En lo que a mí respecta, iniciando mi sesenta ava órbita al sol, debo decir que el que terminó ha sido el peor año de mis últimos cuarenta.
La cifra no es difusa. Estriba en la similitud de los daños que sufrí a partir de aquel discurso de Martínez de Hoz y este de Prat Gay.
Cualquier simplista concluiría en que no conviene tener ministros de doble apellido.
Es posible. Pero menos conveniente aún se ha revelado habilitar atavismos mediante el voto popular.
Seguramente haya sido ésta la novedad de época. Una mayoría ínfima, pero mayoría al fin, disparándose al pie por recomendación de la derecha.
Novedad no casual que hemos visto repetirse en Colombia, en Inglaterra y hasta en EEUU.
Y que cual poción mágica cientistas, psicólogos, sociólogos, politólogos y otros tantos ólogos pagos por el poder mundial han bautizado y recomiendan como “post verdad”.

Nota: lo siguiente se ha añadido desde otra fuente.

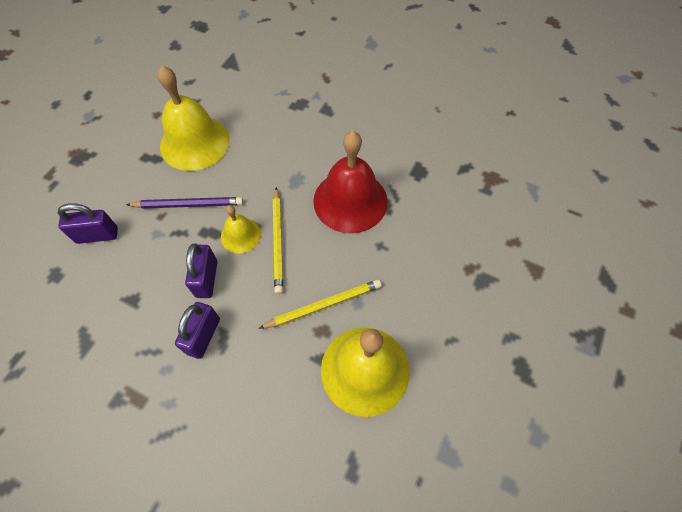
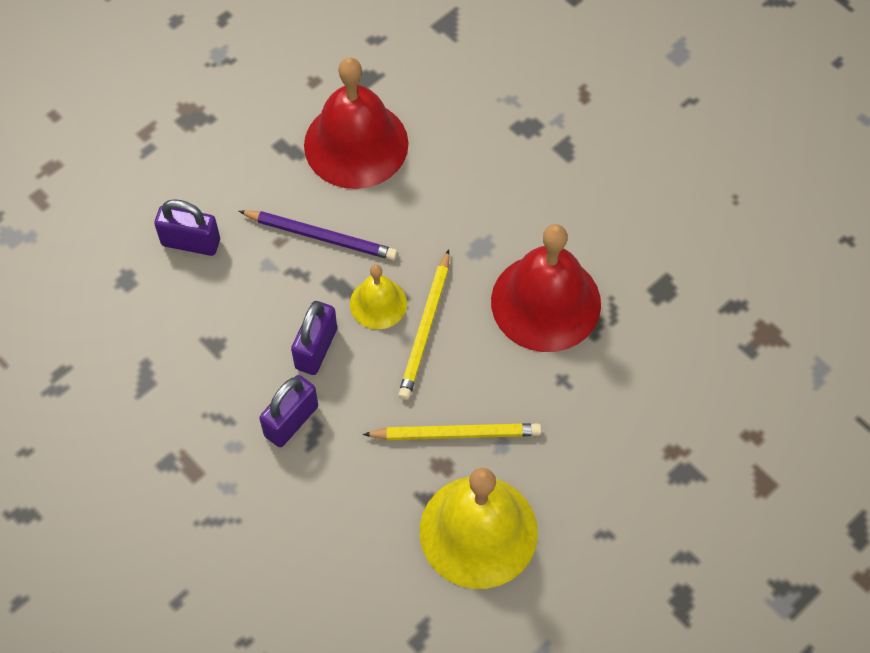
camera: 20 degrees right, 0 degrees up
(195, 142) = (356, 144): yellow bell -> red bell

¿Que qué es? Que te miento, que luego niego que te mentí y más tarde niego que negué que te mentí. Finalmente yo hago lo que quiero y vos quedás colgando de la brocha.
Siento que así pasamos todo el 2016. En un rio revuelto sin caña y sin lombrices.
Pero ahora, merced a los dictados del tal Gregorio, inauguramos un nuevo año. Y aquí, al sur del sur e inspirados en el modelo greco-romano, volveremos a tener elecciones.
A mi modesto entender ésta es la mejor noticia que se me ocurre compartir de los últimos doce meses.
Y es que en diez más, como sociedad tendremos la oportunidad de suturar aquel balazo al pie que por inducidos, confundidos, engañados o enojados, nos está desangrando.
No dudo que podría haber sido peor de no mediar marchas, plazas, paros y protestas que evitaron un retroceso mayor.
Pero la posibilidad de empezar a detener esta sangría en las urnas puede ser sin duda una bisagra para recuperar lo perdido y volver a que la Patria sea el Otro y no De otro.
Por ello para este 17, que los cabuleros bautizan como la desgracia, mi anhelo de un año con el Pueblo reunificado tras sus históricas banderas de Justicia Social, Independencia Política y Soberanía Económica, y mis deseos de una Argentina de Todos y no solo de CEOs.
En todo caso, y si son supersticiosos, que les toque ahora a ellos lidiar con sus desgracias.